I currently reside in a town house, and my back deck has been the latest lab for my scientific experiments. I saw somewhere that if you play Morticia Addams and snip off the buds of roses and plant the stem in some honey concoction, an abundance of roses will grow. I tried that last spring, and guess what happened? Nothing.
I’m unsure why I am so determined to have a garden, since no one is asking me to. Maybe it’s some phantom pressure as a Southern woman or maybe I’m simply jealous of the fact that nearly everyone I know has a successful garden. I even bought a small greenhouse with shelves for my deck a few months ago. I set up the tower with its plastic covering and put some terra cotta and ceramic pots I had gathered inside so I was ready when the time came. Heavy storms knocked it over and broke what was inside. Even God wants me to stop.

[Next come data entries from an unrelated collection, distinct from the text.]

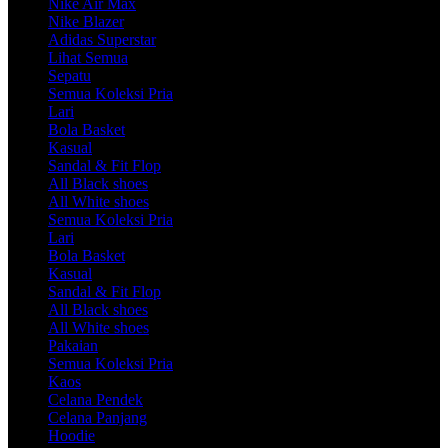
Nike Air Max
Nike Blazer
Adidas Superstar
Lihat Semua
Sepatu
Semua Koleksi Pria
Lari
Bola Basket
Kasual
Sandal & Fit Flop
All Black shoes
All White shoes
Semua Koleksi Pria
Lari
Bola Basket
Kasual
Sandal & Fit Flop
All Black shoes
All White shoes
Pakaian
Semua Koleksi Pria
Kaos
Celana Pendek
Celana Panjang
Hoodie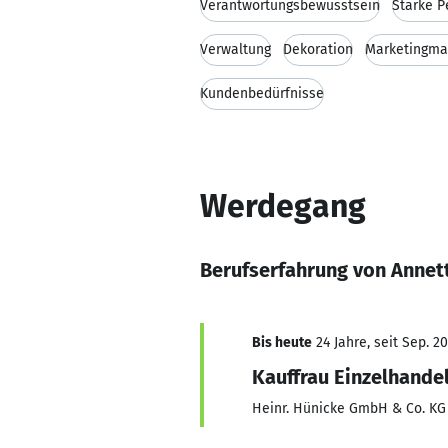
Verantwortungsbewusstsein
Starke P
Verwaltung
Dekoration
Marketingm
Kundenbedürfnisse
Werdegang
Berufserfahrung von Annet
Bis heute
24 Jahre, seit Sep. 2
Kauffrau Einzelhande
Heinr. Hünicke GmbH & Co. KG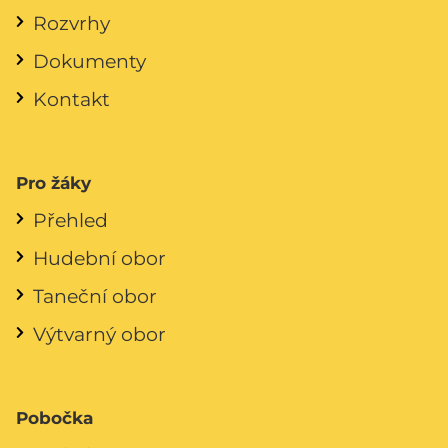
Rozvrhy
Dokumenty
Kontakt
Pro žáky
Přehled
Hudební obor
Taneční obor
Výtvarný obor
Pobočka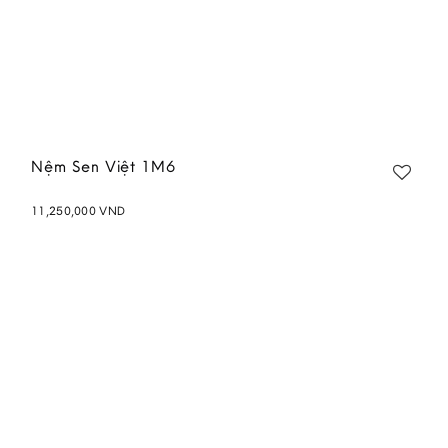
Nệm Sen Việt 1M6
11,250,000
VND
Add to
wishlist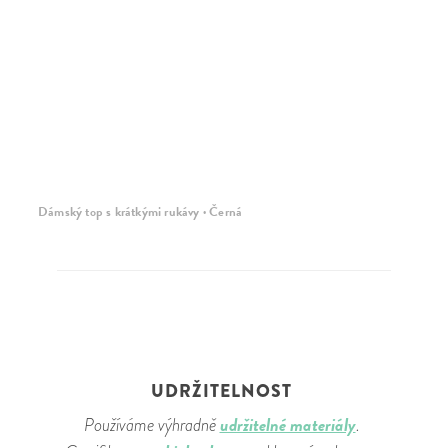
Dámský top s krátkými rukávy · Černá
UDRŽITELNOST
udržitelné materiály
Používáme výhradně
.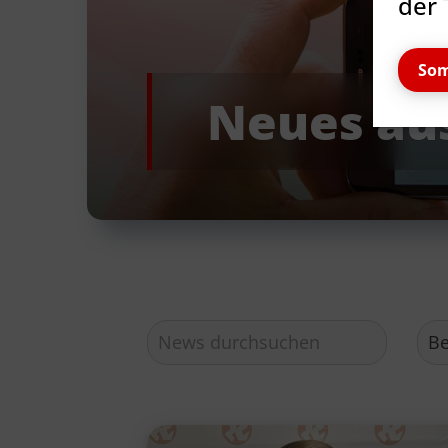
der 
Som
Neues au
Quicklinks
TSV Reinbek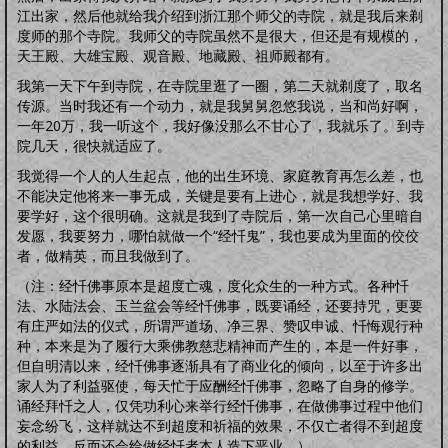
江出家，然后他就给我介绍到浙江那个师父的寺院，就是我后来剃
度师的那个寺院。我师父的寺院虽然不是很大，但还是有规模的，
天王殿、大雄宝殿、观音殿、地藏殿、祖师殿都有。
我第一天下午到寺院，在寺院里逛了一圈，第二天就剃度了，取名
传源。当时我还有一个动力，就是我舅舅忽悠我说，当和尚好啊，
一年20万，我一听这个，我好像没那么不甘心了，我就乐了。到寺
院几天，很快就适应了。
我觉得一个人的人生起点，他的出生环境、家庭教育再怎么差，也
不能决定他将来一事无成，关键是要有上进心，就是我想学好、我
要学好，这个很明确。这就是我到了寺院后，第一次自己心里暗自
发愿，我要努力，哪怕就做一个“经忏鬼”，我也要成为里面的佼佼
者，做精英，而且我做到了。
（注：经忏佛事原本是超度亡魂，度化众生的一种方式。各种忏
法、水陆法会、玉兰盆会等经忏佛事，既要诵经，还要持咒，更要
有庄严如法的仪式，所谓严道场、净三界、赞叹申诚、忏悔观行种
种，本来是为了履行大乘佛教慈悲精神而产生的，本是一件好事，
但自明清以来，经忏佛事逐渐具有了商业化的倾向，以至于许多出
家人为了利益驱使，每天忙于应酬经忏佛事，忽略了自身的修学。
诵经拜忏之人，仅凭功利心来举行经忏佛事，在做佛事过程中他们
妄念纷飞，这样就达不到超度和祈福的效果，不仅亡者得不到超度
的利益，反而还会给做经忏者本人造下恶业。）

But like Rocky, bloodied and grasping for the ropes, I still get up. When I take walks in a nearby park, I look at the maintenance crews, pruning, and planting, for clues as I pass by. I listen to friends talk about their green projects and remember my own parents, whose half-acre garden provided us with plenty of vegetables and fruit. I peruse gardening centers and spy on others who seem to know what they are doing.
So, it’s spring and here we go again. They say insanity is doing the same thing over and over again and expecting different results, and it seems gardening has made me crazy.